Es la imposibilidad de aceptar la diversidad, hasta en distintas formas de escribir. Bueno, ahora que están prohibiendo el lenguaje inclusivo, me parece que tiene que ver con ese pensamiento autoritario, quizás retrógrado hasta anacrónico, que está vigente y que todo el tiempo busca conservar estos modos que tanto daño hacen a la humanidad y que benefician a un sector que busca conservar sus privilegios.

Analía es licenciada en Psicología y profesora de Enseñanza Media y Superior en Psicología. Foto: Gentileza Analía Kalinec

Sabemos que es difícil enfrentar a toda una familia y sus mandatos de lealtades. Pero, también entendemos que muchas veces sostener esos silencios o querer mirar para otro lado y hacer de cuenta que no pasa nada frente a la gravedad del crimen, también tiene costos muy altos. Entonces, buscamos espacios alternativos, de contención, talleres de escritura, espacios de reflexión al interior o colectiva, la militancia también como forma de tramitación de la propia historia, que hacen que nosotros podamos transitar mejor nuestra propia historia.

¿Creés que él se arrepiente en algún punto?

Él está lejos de lo que uno podría esperar. Después de haber tenido una sentencia, de haber cumplido una condena, de haber tenido a toda una sociedad que lo ha señalado como responsable, está lejos de poder asumir que lo que hizo está mal. Por eso pensamos en la prisión domiciliaria o las salidas transitorias como contraproducentes frente a estas estructuras que siguen creyendo que están bien. Además de que siguen reteniendo información acerca del destino de los desaparecidos, acerca de los bebés nacidos en cautiverio. Es un daño que eligen seguir generando desde un lugar del mal, desde un lugar cruel, desde un lugar perverso.

A mí me encantaría que mi papá pudiese reconocer sus crímenes, contar lo que sabe, poder abrirse, poder pedir perdón; aunque podamos decir que es imperdonable lo que estas personas hicieron, me parece como una posibilidad de acercamiento a él.
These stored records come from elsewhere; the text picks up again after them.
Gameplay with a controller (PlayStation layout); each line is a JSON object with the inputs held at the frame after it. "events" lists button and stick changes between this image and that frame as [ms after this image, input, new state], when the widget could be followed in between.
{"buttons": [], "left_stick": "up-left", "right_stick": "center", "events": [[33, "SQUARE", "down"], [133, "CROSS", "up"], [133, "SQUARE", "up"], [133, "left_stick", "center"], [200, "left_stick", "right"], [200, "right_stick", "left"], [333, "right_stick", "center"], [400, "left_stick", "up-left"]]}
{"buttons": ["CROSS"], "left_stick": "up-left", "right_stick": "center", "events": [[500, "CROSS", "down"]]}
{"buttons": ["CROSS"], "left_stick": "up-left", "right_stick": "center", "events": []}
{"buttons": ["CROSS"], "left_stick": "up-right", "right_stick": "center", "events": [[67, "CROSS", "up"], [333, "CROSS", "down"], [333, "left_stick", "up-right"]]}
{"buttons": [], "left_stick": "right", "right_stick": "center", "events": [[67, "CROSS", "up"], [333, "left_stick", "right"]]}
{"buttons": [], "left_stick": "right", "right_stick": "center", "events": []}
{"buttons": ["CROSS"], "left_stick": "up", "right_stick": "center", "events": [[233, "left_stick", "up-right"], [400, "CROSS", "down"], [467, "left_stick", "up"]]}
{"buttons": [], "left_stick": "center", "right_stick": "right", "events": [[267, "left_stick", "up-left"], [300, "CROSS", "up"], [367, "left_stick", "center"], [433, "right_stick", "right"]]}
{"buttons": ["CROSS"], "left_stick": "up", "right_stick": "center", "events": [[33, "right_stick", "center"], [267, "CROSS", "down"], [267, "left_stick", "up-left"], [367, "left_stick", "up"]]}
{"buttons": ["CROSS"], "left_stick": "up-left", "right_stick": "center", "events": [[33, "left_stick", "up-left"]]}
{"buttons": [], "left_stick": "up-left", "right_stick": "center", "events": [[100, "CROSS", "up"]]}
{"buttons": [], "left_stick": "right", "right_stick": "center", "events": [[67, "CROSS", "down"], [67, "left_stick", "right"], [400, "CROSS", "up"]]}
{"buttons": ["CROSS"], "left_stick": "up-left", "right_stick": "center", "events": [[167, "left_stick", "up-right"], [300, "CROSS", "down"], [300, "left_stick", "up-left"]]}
Mientras esto no suceda, el encuentro es innegociable. Lo que él ha hecho en este tiempo es reconocer más su postura, incluso presentar argumentos tergiversados desde los lugares muy oscuros, que lo vuelven a posicionar en este lugar de crueldad que tanto me aleja de él.

No estoy en diálogo con él. Lo que nosotros decimos en Historias Desconocidas es que el vínculo que nosotros tenemos con los genocidas como familiares que somos, como hijos biológicos o como nietos, como sobrinos o como hermanos, no nos exime. Más allá de algún vínculo, de cariño que pueda existir y que es genuino, eso no nos exime de reconocer la gravedad de los crímenes y de denunciarlos también. Me parece que el trabajo que tenemos que hacer los familiares de los genocidas es el de asumir qué responsabilidad tenemos y qué rol cumplimos dentro de la construcción de la memoria colectiva.

Hay hijos de genocidas o familiares de genocidas, como Victoria Villarruel, que eligen pararse del lado obediente del genocidio, donde lo que hacen es reproducir estas lógicas sin poder discriminar los deberes de silencio y de lealtad familiar, que muchas veces se impone, contrario al deber ético y social de defensa de la divinidad humana y de los derechos humanos.